Когда наступали праздники, Иван, старательно выбритый, пахнущий одеколоном, в чистой рубашке и в новом пиджаке с подшитыми полами, выезжал за калитку. На лацкане пиджака поблескивали его боевые ордена. Иван забирался на крылечко, доставал новенькую пачку «Казбека», не спеша распечатывал и закуривал. Дымя папиросой, он поглядывал на прохожих, спешивших в город, прислушивался к праздничному гулу, доносившемуся из центра, ловил музыку духовых оркестров, весело и неожиданно вспыхивающую то здесь, то там.
Постояв так, Иван возвращался домой или сидел под тополем. В такие дни я ни разу не встречал его в центре города, будто он нарочно избегал показываться там, чтобы не обратить на себя внимания. Зато однажды я видел его в праздничном номере «Красной звезды». Он был снят крупно, до пояса, в военной гимнастерке, при всех трех орденах Славы. У него было суровое, озабоченное лицо солдата, в память которого пожизненно врезалась война. Потом я проходил в первомайской колонне с нашей школой и видел дядю Ваню в газетных витринах на всем протяжении улицы. Казалось, что он, подтянутый и сильный, тоже шагал с нами через весь город, а никто из наших ребят, кроме Тони, не знал, что фотограф, сняв Ивана до пояса, сфотографировал его почти в полный рост.
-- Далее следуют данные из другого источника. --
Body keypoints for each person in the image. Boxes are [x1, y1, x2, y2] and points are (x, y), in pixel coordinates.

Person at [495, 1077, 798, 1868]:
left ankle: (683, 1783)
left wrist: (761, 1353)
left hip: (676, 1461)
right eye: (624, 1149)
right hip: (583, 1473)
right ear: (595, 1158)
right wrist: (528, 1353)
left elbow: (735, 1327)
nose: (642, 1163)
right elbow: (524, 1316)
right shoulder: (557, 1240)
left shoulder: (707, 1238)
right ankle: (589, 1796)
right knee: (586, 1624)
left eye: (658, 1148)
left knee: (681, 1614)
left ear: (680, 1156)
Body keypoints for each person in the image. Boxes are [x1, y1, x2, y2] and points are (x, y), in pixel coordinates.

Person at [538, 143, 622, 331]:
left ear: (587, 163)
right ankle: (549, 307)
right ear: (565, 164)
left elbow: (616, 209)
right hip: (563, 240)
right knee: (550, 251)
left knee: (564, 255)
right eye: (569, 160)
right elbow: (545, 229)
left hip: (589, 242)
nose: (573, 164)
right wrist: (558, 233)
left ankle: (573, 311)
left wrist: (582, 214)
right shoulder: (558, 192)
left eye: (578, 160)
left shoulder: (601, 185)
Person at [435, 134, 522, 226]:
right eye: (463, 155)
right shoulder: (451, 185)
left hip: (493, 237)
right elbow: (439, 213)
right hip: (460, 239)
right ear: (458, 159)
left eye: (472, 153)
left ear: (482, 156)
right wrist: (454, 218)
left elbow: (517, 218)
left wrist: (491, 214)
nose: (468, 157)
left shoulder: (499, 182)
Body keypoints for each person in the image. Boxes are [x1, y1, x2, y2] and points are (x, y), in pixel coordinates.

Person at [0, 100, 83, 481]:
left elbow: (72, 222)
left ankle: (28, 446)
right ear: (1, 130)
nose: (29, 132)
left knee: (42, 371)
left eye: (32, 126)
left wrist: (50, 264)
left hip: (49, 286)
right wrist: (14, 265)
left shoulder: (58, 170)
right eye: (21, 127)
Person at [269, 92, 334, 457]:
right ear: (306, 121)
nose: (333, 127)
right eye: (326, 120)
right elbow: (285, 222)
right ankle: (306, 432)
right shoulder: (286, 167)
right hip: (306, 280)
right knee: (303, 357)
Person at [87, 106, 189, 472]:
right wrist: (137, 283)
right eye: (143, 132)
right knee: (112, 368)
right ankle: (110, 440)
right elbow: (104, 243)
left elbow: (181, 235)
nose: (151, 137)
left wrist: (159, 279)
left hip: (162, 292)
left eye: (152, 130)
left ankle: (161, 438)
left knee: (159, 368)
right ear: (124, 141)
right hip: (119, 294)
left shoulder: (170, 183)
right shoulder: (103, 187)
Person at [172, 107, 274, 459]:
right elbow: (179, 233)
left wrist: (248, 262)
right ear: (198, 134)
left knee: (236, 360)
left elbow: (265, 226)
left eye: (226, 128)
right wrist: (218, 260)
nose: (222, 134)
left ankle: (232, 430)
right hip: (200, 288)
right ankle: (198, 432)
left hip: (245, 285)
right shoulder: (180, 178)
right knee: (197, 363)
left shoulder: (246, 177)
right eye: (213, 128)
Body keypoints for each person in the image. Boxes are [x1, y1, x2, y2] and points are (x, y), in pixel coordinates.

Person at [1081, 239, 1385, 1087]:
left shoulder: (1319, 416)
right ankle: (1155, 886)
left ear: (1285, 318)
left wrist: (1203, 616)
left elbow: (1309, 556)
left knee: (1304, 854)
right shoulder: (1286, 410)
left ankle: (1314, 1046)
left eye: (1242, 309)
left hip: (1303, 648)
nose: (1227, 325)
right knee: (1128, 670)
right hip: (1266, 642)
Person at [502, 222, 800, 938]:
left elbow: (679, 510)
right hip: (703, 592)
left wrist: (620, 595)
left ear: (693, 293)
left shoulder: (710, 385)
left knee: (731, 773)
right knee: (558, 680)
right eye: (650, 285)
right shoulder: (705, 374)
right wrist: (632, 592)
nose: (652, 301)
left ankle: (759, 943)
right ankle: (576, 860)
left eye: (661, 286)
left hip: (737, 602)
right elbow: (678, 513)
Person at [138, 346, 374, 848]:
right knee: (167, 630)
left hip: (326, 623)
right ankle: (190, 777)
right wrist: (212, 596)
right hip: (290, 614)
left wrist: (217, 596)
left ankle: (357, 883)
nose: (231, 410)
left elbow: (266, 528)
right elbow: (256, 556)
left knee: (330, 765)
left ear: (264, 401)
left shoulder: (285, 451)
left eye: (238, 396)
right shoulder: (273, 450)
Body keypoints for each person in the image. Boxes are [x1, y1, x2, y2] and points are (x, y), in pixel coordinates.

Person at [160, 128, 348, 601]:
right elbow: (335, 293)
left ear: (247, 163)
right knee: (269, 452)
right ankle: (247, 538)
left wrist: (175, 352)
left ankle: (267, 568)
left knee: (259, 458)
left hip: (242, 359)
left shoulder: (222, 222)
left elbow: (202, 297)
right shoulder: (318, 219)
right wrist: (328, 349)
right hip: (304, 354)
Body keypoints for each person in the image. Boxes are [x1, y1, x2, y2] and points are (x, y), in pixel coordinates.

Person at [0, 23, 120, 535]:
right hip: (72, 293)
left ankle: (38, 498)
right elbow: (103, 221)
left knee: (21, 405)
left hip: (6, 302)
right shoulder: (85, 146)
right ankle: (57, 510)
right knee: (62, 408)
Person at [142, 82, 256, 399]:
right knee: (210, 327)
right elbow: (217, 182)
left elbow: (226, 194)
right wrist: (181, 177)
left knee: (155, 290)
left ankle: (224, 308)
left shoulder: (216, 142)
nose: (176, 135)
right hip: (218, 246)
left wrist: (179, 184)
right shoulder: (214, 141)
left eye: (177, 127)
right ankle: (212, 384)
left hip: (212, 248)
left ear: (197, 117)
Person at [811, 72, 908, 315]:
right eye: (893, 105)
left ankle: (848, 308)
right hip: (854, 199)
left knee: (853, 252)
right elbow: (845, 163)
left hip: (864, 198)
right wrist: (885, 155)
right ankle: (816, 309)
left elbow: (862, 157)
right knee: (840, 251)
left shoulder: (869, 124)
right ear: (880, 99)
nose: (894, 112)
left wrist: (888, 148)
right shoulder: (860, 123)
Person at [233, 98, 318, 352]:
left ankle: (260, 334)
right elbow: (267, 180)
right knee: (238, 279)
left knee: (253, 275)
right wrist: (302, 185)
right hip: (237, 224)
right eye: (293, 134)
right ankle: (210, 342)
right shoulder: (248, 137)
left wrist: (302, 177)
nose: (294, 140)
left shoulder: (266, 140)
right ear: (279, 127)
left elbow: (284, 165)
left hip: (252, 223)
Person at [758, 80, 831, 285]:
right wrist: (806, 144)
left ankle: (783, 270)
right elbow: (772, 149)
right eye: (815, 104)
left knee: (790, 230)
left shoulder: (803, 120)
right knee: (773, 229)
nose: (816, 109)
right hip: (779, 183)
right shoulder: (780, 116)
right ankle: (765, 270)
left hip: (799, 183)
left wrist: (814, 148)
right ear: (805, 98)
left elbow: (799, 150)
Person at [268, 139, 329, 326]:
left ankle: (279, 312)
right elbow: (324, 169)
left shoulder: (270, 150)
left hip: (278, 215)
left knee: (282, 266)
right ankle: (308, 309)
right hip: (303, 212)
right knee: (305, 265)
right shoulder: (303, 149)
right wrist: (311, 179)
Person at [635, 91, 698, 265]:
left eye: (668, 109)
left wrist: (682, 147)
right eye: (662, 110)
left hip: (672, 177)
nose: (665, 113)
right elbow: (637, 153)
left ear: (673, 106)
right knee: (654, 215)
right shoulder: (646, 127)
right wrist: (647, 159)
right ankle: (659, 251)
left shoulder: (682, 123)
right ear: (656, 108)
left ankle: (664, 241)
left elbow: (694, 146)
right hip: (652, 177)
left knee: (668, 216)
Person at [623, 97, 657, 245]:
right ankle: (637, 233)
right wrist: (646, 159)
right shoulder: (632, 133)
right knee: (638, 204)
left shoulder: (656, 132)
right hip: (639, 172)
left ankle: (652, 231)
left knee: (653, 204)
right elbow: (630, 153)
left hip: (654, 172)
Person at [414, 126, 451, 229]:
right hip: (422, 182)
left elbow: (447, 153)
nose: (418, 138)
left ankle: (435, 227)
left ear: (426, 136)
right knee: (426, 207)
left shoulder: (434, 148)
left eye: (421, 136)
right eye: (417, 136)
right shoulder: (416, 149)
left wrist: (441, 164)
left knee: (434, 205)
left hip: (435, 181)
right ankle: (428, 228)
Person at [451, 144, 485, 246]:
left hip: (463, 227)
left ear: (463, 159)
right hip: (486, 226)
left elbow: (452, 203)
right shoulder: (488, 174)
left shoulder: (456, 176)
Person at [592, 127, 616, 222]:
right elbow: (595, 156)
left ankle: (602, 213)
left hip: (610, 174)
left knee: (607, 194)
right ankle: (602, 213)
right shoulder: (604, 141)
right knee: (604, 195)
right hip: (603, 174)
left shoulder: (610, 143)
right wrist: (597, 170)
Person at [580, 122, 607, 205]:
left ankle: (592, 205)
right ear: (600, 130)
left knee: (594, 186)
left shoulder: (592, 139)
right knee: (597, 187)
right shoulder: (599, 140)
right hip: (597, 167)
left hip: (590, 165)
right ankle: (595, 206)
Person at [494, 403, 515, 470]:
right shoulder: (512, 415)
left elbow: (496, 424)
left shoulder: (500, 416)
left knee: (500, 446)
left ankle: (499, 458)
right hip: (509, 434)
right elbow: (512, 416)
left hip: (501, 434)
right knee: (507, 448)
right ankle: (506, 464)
Иван тоже навестил меня после возвращения из больницы. Я слышал, как он долго, медлен-но поднимался по лестнице. Наши ступеньки круты и очень узки. За все время Иван ни разу не был на втором этаже. Он появился в комнате по-домашнему, без коляски, и остановился у двери, будто вросший в пол. Я видел, как он смотрел на мой гипс — молча, нахмурясь.
Я немного растерялся: Иван — гость необычный. Даже сказать «присаживайся, дядя Ваня» неловко. Он и так сидел, больше некуда. Но Иван сам пододвинул стул к койке и, взявшись за края сиденья, легко поднял себя на руках.
— Знакомая штука, — сказал Иван. — Нагляделся. Но ты не смущайся. Через два месяца опять будешь гонять. Сейчас костоправы хорошие. За войну научились. Если весь гипс, в который люди были замурованы, свалить в кучу Казбек получится. Дорого эта наука обошлась… Болит?
— Да нет, ничего…
— Мне-то в этой глине лежать не пришлось. А лежал со мной один летчик-таранщик. Так на нем пуда два. И грудь до пояса. Посмотришь со стороны — не человек, каменная мумия. Один нос да кончики пальцев торчали. Думали, не вылезти ему из этой скорлупы. Вылез! Тогда вылезали. Кажется, ну совсем сломали человека, но собрать. А он опять свинчивался. Время, брат, такое было! Отмобилизованное до последнего нерва. Медицина только ахала. Да и не только медицина… Весь мир ахал.